[Stored data]
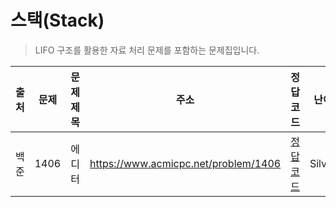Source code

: # 스택(Stack)

> LIFO 구조를 활용한 자료 처리 문제를 포함하는 문제집입니다.

| 출처 | 문제 | 문제 제목 | 주소                                 | 정답 코드                   | 난이도   | 정답 여부 |
| ---- | ---- | --------- | ------------------------------------ | --------------------------- | -------- | --------- |
| 백준 | 1406 | 에디터    | https://www.acmicpc.net/problem/1406 | [정답 코드](./0x05/1406.js) | Silver.2 | ✅        |
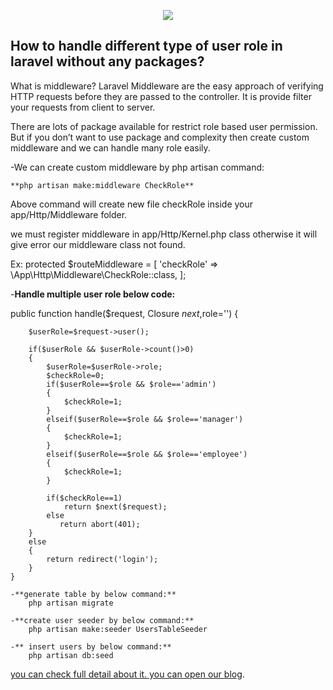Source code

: <p align="center"><img src="https://laravel.com/assets/img/components/logo-laravel.svg"></p>


## How to handle different type of user role in laravel without any packages?

What is middleware?
Laravel Middleware are the easy approach of verifying HTTP requests before they are passed to the controller.
It is provide filter your requests from client to server.

There are lots of package available for restrict role based user permission. But if you don’t want to use package and complexity then create custom middleware and we can handle many role easily.

-We can create custom middleware by php artisan command:
	
	**php artisan make:middleware CheckRole**

Above command will create new file checkRole inside your app/Http/Middleware folder.

we must register middleware in app/Http/Kernel.php class otherwise it will give error our middleware class not found.


Ex:
	protected $routeMiddleware = [
        'checkRole' => \App\Http\Middleware\CheckRole::class,
 	];


-**Handle multiple user role below code:**


public function handle($request, Closure $next,$role='')
{

        $userRole=$request->user();

        if($userRole && $userRole->count()>0)
        {
            $userRole=$userRole->role;
            $checkRole=0;
            if($userRole==$role && $role=='admin')
            {
                $checkRole=1;
            }
            elseif($userRole==$role && $role=='manager')
            {
                $checkRole=1;
            }
            elseif($userRole==$role && $role=='employee')
            {
                $checkRole=1;
            }
            
            if($checkRole==1)
                return $next($request);
            else
               return abort(401);
        }
        else
        {
            return redirect('login');
        }
    }

    -**generate table by below command:**
        php artisan migrate

    -**create user seeder by below command:**
        php artisan make:seeder UsersTableSeeder

    -** insert users by below command:**
        php artisan db:seed

[you can check full detail about it. you can open our blog](https://laravel.com/docs/routing).
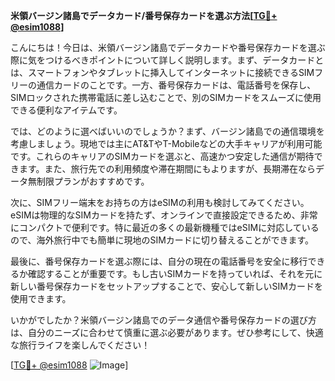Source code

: **米領バージン諸島でデータカード/番号保存カードを選ぶ方法[[TG💪+ @esim1088](https://t.me/s/esim1088)]**

こんにちは！今日は、米領バージン諸島でデータカードや番号保存カードを選ぶ際に気をつけるべきポイントについて詳しく説明します。まず、データカードとは、スマートフォンやタブレットに挿入してインターネットに接続できるSIMフリーの通信カードのことです。一方、番号保存カードは、電話番号を保存し、SIMロックされた携帯電話に差し込むことで、別のSIMカードをスムーズに使用できる便利なアイテムです。

では、どのように選べばいいのでしょうか？まず、バージン諸島での通信環境を考慮しましょう。現地では主にAT&TやT-Mobileなどの大手キャリアが利用可能です。これらのキャリアのSIMカードを選ぶと、高速かつ安定した通信が期待できます。また、旅行先での利用頻度や滞在期間にもよりますが、長期滞在ならデータ無制限プランがおすすめです。

次に、SIMフリー端末をお持ちの方はeSIMの利用も検討してみてください。eSIMは物理的なSIMカードを持たず、オンラインで直接設定できるため、非常にコンパクトで便利です。特に最近の多くの最新機種ではeSIMに対応しているので、海外旅行中でも簡単に現地のSIMカードに切り替えることができます。

最後に、番号保存カードを選ぶ際には、自分の現在の電話番号を安全に移行できるか確認することが重要です。もし古いSIMカードを持っていれば、それを元に新しい番号保存カードをセットアップすることで、安心して新しいSIMカードを使用できます。

いかがでしたか？米領バージン諸島でのデータ通信や番号保存カードの選び方は、自分のニーズに合わせて慎重に選ぶ必要があります。ぜひ参考にして、快適な旅行ライフを楽しんでください！

[[TG💪+ @esim1088](https://t.me/s/esim1088) ![Image](https://i.postimg.cc/Y0z9fWf4/image.png)]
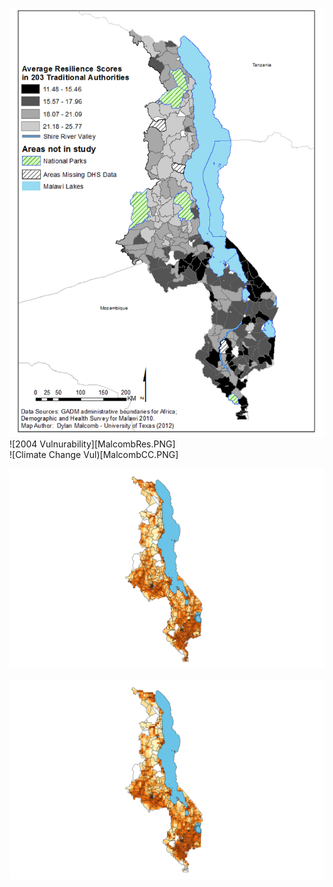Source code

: ![2010 Vulnurability](MalcombRes2010.PNG) 	
![2004 Vulnurability][MalcombRes.PNG] 	
![Climate Change Vul)[MalcombCC.PNG]

![Fine Res](Finepic.png)

![Coarse Res](Coarsepic.png)
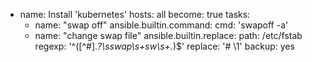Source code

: - name: Install 'kubernetes'
  hosts: all
  become: true
  tasks:
  - name: "swap off"
    ansible.builtin.command:
      cmd: 'swapoff -a'
  - name: "change swap file"
    ansible.builtin.replace:
      path: /etc/fstab
      regexp: '^([^#].*?\sswap\s+sw\s+.*)$'
      replace: '# \1'
      backup: yes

* REQUIRED WORK:
Transcribe the data exactly and leave no picture in the copy.

* EXPECTED ANSWER:
Source code

: # 스택(Stack)

> LIFO 구조를 활용한 자료 처리 문제를 포함하는 문제집입니다.

| 출처 | 문제 | 문제 제목 | 주소                                 | 정답 코드                   | 난이도   | 정답 여부 |
| ---- | ---- | --------- | ------------------------------------ | --------------------------- | -------- | --------- |
| 백준 | 1406 | 에디터    | https://www.acmicpc.net/problem/1406 | [정답 코드](./0x05/1406.js) | Silver.2 | ✅        |
Source code

: <p align="center"><img src="https://laravel.com/assets/img/components/logo-laravel.svg"></p>


## How to handle different type of user role in laravel without any packages?

What is middleware?
Laravel Middleware are the easy approach of verifying HTTP requests before they are passed to the controller.
It is provide filter your requests from client to server.

There are lots of package available for restrict role based user permission. But if you don’t want to use package and complexity then create custom middleware and we can handle many role easily.

-We can create custom middleware by php artisan command:
	
	**php artisan make:middleware CheckRole**

Above command will create new file checkRole inside your app/Http/Middleware folder.

we must register middleware in app/Http/Kernel.php class otherwise it will give error our middleware class not found.


Ex:
	protected $routeMiddleware = [
        'checkRole' => \App\Http\Middleware\CheckRole::class,
 	];


-**Handle multiple user role below code:**


public function handle($request, Closure $next,$role='')
{

        $userRole=$request->user();

        if($userRole && $userRole->count()>0)
        {
            $userRole=$userRole->role;
            $checkRole=0;
            if($userRole==$role && $role=='admin')
            {
                $checkRole=1;
            }
            elseif($userRole==$role && $role=='manager')
            {
                $checkRole=1;
            }
            elseif($userRole==$role && $role=='employee')
            {
                $checkRole=1;
            }
            
            if($checkRole==1)
                return $next($request);
            else
               return abort(401);
        }
        else
        {
            return redirect('login');
        }
    }

    -**generate table by below command:**
        php artisan migrate

    -**create user seeder by below command:**
        php artisan make:seeder UsersTableSeeder

    -** insert users by below command:**
        php artisan db:seed

[you can check full detail about it. you can open our blog](https://laravel.com/docs/routing).
Source code

: **米領バージン諸島でデータカード/番号保存カードを選ぶ方法[[TG💪+ @esim1088](https://t.me/s/esim1088)]**

こんにちは！今日は、米領バージン諸島でデータカードや番号保存カードを選ぶ際に気をつけるべきポイントについて詳しく説明します。まず、データカードとは、スマートフォンやタブレットに挿入してインターネットに接続できるSIMフリーの通信カードのことです。一方、番号保存カードは、電話番号を保存し、SIMロックされた携帯電話に差し込むことで、別のSIMカードをスムーズに使用できる便利なアイテムです。

では、どのように選べばいいのでしょうか？まず、バージン諸島での通信環境を考慮しましょう。現地では主にAT&TやT-Mobileなどの大手キャリアが利用可能です。これらのキャリアのSIMカードを選ぶと、高速かつ安定した通信が期待できます。また、旅行先での利用頻度や滞在期間にもよりますが、長期滞在ならデータ無制限プランがおすすめです。

次に、SIMフリー端末をお持ちの方はeSIMの利用も検討してみてください。eSIMは物理的なSIMカードを持たず、オンラインで直接設定できるため、非常にコンパクトで便利です。特に最近の多くの最新機種ではeSIMに対応しているので、海外旅行中でも簡単に現地のSIMカードに切り替えることができます。

最後に、番号保存カードを選ぶ際には、自分の現在の電話番号を安全に移行できるか確認することが重要です。もし古いSIMカードを持っていれば、それを元に新しい番号保存カードをセットアップすることで、安心して新しいSIMカードを使用できます。

いかがでしたか？米領バージン諸島でのデータ通信や番号保存カードの選び方は、自分のニーズに合わせて慎重に選ぶ必要があります。ぜひ参考にして、快適な旅行ライフを楽しんでください！

[[TG💪+ @esim1088](https://t.me/s/esim1088) ![Image](https://i.postimg.cc/Y0z9fWf4/image.png)]
Source code

: ![2010 Vulnurability](MalcombRes2010.PNG) 	
![2004 Vulnurability][MalcombRes.PNG] 	
![Climate Change Vul)[MalcombCC.PNG]

![Fine Res](Finepic.png)

![Coarse Res](Coarsepic.png)
Source code

: - name: Install 'kubernetes'
  hosts: all
  become: true
  tasks:
  - name: "swap off"
    ansible.builtin.command:
      cmd: 'swapoff -a'
  - name: "change swap file"
    ansible.builtin.replace:
      path: /etc/fstab
      regexp: '^([^#].*?\sswap\s+sw\s+.*)$'
      replace: '# \1'
      backup: yes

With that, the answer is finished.